When discussing the results in the PDF report, it is important to:

- Highlight the **best model** (criterion, split, accuracy).
- Comment on the **confusion matrices** (e.g., more false positives vs false negatives).
- Compare the obtained accuracy with the results reported in the **research paper** (even if it is only an approximate comparison).

### 6.2 Clustering Results and Discussion

From the clustering summary:

- We compare the **Average Silhouette** scores across different K values.
- We inspect the **Elbow plot** to see where the inertia decreases start to slow down.
- We select the **best K** according to the silhouette and Elbow method.

In the discussion, we can mention:

- Why we chose a specific K as the final number of clusters.
- How the clusters differ in terms of some attributes (for example, one cluster may correspond to samples with higher solids or different pH values).
- Any relation between the clusters and the `Potability` label (even if the label is not used during clustering).


## [7] Findings and Discussion

In this section you summarize the main insights from both classification and clustering. For example:

- **Classification**
  - Decision Trees achieved an accuracy of around *X%* using the best configuration.
  - The most important attributes (according to the tree structure) may include features such as **pH**, **Solids**, **Sulfate**, etc.
  - Compared to the research paper, our results are (similar / slightly lower / higher), possibly due to differences in preprocessing, parameter settings, or dataset size.

- **Clustering**
  - K-Means discovered *K* meaningful clusters in the data.
  - Clusters show different profiles of water quality attributes (e.g., one cluster with lower turbidity and higher pH).
  - Clustering can help understand natural groupings of water samples and may support decision-making about which samples require treatment.

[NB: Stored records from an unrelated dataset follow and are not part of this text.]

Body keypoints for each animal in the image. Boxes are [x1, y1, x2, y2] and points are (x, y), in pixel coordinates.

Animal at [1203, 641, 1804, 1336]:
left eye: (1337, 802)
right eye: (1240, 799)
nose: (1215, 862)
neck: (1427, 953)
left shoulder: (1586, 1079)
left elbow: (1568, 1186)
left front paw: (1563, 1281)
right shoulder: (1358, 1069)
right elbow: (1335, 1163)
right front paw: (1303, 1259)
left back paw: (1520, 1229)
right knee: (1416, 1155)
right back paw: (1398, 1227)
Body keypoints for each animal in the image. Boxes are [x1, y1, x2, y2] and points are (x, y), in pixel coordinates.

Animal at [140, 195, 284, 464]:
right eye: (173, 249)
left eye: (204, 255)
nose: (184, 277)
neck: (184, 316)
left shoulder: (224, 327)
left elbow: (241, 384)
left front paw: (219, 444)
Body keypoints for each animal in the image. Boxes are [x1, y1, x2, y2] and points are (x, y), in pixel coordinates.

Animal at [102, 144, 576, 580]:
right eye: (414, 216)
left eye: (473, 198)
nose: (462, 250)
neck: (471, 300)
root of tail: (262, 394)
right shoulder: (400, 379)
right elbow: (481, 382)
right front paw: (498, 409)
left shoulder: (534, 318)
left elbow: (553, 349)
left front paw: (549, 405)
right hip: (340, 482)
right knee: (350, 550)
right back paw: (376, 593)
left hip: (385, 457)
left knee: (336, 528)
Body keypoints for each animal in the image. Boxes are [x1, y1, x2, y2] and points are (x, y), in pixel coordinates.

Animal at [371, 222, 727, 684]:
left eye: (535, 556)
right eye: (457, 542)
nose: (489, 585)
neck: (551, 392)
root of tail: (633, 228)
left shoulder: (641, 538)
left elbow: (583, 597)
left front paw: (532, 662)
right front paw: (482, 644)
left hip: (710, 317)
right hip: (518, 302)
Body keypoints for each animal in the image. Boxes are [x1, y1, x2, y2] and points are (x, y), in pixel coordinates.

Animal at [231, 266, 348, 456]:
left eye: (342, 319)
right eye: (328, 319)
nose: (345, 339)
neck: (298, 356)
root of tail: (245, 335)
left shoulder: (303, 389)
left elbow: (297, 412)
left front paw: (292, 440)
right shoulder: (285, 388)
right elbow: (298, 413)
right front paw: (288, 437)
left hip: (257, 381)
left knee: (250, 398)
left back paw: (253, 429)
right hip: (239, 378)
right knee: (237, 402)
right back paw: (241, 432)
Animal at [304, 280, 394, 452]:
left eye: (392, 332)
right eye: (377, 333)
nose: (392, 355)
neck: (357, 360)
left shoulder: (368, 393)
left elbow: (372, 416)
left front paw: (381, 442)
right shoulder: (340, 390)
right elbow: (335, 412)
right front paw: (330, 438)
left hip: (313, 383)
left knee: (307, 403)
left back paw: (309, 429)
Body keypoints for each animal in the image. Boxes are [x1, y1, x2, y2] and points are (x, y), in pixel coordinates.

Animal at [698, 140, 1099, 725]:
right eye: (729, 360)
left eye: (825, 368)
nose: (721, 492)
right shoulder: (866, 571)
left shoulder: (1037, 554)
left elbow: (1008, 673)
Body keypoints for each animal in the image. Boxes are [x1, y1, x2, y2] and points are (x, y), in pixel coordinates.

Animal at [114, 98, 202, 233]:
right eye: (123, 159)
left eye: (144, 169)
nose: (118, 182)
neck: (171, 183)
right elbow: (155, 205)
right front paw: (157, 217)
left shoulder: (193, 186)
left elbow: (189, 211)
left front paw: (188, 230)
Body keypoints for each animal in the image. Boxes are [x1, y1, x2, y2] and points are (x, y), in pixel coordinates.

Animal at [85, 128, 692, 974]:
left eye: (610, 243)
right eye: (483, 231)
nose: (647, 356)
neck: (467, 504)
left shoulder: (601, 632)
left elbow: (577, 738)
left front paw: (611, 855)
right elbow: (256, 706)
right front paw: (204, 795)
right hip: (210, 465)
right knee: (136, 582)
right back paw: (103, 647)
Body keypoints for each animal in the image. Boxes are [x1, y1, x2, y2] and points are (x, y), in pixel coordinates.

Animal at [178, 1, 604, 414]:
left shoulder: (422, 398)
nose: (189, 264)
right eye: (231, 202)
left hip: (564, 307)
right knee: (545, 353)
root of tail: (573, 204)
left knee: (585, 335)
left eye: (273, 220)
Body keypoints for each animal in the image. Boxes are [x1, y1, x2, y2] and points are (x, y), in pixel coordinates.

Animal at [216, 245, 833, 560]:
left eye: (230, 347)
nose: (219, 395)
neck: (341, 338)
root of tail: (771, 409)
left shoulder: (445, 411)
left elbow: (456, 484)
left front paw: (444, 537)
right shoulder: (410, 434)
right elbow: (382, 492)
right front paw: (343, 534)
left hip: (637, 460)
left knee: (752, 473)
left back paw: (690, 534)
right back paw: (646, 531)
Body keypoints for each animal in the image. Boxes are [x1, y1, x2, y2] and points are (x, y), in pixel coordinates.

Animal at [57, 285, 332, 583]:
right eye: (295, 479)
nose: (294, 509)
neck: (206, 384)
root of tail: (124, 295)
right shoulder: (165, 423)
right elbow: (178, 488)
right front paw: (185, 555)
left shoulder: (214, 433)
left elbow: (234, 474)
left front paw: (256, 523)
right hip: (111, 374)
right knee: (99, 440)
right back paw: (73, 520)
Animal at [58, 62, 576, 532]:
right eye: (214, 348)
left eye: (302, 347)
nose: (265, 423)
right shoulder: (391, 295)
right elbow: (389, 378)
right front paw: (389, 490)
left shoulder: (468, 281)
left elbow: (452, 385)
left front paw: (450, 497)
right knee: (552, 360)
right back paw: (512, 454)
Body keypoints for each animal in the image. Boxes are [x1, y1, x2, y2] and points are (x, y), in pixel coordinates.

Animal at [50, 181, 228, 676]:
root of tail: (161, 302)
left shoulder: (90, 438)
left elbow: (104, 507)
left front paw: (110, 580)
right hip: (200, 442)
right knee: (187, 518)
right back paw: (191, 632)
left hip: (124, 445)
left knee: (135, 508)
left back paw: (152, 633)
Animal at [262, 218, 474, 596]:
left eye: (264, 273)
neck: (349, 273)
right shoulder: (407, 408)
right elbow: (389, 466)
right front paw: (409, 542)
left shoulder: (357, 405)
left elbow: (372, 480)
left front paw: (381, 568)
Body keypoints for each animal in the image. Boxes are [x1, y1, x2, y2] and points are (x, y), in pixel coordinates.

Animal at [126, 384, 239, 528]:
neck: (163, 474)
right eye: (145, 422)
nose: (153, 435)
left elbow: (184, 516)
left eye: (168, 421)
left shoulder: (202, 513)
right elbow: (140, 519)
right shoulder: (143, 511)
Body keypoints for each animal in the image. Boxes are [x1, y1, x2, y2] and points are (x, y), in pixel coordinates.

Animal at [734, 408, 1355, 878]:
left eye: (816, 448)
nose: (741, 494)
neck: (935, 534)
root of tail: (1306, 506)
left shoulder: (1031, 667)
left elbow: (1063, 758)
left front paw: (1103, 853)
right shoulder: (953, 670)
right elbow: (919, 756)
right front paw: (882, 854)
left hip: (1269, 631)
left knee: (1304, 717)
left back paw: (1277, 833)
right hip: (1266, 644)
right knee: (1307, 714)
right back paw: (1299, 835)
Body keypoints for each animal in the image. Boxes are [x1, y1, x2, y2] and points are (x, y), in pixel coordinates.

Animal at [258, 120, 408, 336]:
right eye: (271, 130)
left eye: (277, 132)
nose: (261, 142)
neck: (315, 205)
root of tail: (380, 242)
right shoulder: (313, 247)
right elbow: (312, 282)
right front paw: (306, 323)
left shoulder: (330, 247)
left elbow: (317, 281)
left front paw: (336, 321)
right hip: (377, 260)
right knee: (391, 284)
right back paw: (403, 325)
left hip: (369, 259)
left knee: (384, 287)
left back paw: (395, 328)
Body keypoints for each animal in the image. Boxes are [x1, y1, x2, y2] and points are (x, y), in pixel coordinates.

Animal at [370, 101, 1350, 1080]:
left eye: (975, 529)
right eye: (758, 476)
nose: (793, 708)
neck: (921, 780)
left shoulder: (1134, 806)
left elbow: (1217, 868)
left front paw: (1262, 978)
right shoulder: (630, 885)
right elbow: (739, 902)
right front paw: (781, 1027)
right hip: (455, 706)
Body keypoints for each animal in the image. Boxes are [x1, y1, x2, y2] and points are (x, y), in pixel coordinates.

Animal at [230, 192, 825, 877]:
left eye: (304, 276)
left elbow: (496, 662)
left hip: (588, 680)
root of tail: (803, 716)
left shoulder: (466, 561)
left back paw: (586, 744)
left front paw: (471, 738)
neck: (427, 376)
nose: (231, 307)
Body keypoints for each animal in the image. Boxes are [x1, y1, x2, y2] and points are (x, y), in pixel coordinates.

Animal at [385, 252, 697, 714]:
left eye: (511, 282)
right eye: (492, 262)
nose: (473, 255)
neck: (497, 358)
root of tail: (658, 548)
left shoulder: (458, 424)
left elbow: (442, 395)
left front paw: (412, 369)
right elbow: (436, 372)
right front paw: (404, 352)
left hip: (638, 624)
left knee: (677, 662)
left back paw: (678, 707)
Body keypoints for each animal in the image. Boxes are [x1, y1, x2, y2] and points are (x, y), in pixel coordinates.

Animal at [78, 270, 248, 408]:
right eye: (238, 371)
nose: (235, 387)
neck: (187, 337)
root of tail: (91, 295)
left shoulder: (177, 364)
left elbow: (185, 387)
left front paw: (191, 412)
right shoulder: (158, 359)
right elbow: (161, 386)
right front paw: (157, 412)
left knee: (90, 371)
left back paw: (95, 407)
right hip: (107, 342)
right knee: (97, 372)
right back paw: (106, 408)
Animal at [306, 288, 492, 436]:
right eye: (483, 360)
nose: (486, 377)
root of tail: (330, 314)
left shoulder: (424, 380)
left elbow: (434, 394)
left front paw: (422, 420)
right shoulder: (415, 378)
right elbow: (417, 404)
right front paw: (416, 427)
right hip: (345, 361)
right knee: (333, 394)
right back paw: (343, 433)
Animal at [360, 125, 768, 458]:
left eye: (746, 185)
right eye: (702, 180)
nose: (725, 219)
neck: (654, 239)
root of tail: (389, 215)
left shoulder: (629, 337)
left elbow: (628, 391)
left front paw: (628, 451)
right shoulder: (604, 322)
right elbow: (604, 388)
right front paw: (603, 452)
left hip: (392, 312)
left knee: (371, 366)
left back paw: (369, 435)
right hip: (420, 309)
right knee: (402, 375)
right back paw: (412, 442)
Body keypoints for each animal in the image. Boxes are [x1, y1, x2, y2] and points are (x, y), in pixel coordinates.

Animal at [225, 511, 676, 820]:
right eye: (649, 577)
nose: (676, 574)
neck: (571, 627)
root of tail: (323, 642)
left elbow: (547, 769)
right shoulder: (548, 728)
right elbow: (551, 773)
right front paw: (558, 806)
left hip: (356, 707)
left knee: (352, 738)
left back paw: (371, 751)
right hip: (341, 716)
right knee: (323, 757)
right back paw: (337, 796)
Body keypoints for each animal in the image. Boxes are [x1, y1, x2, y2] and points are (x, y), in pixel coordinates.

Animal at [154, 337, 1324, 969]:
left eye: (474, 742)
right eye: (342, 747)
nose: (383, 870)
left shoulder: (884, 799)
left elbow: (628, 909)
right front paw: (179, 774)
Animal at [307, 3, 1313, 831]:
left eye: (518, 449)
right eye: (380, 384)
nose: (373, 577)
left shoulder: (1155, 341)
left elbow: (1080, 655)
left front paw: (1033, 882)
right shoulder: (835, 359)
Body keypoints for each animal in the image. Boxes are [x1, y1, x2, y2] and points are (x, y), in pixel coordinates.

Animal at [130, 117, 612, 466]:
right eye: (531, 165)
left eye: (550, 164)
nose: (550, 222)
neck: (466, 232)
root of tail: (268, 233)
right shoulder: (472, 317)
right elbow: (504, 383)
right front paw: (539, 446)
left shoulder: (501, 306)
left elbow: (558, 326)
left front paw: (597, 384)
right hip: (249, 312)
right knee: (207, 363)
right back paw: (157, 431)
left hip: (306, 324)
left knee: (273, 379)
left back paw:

Finally, you can state which technique (classification vs clustering) is more useful for the **end user** (e.g., a water treatment engineer):
- Classification is useful for **predicting potability** of new samples.
- Clustering is useful for **exploratory analysis** and understanding structure in the data.


## [8] References

Add your references here in the required format (e.g., IEEE). Typical references:

1. The original **water potability dataset** (Kaggle link).
2. The **research paper** you used for comparison.
3. Any additional articles or documentation you used for the methods (e.g., scikit-learn documentation).

Make sure the same references are used consistently in both the **notebook**, the **PDF final report**, and the **presentation**.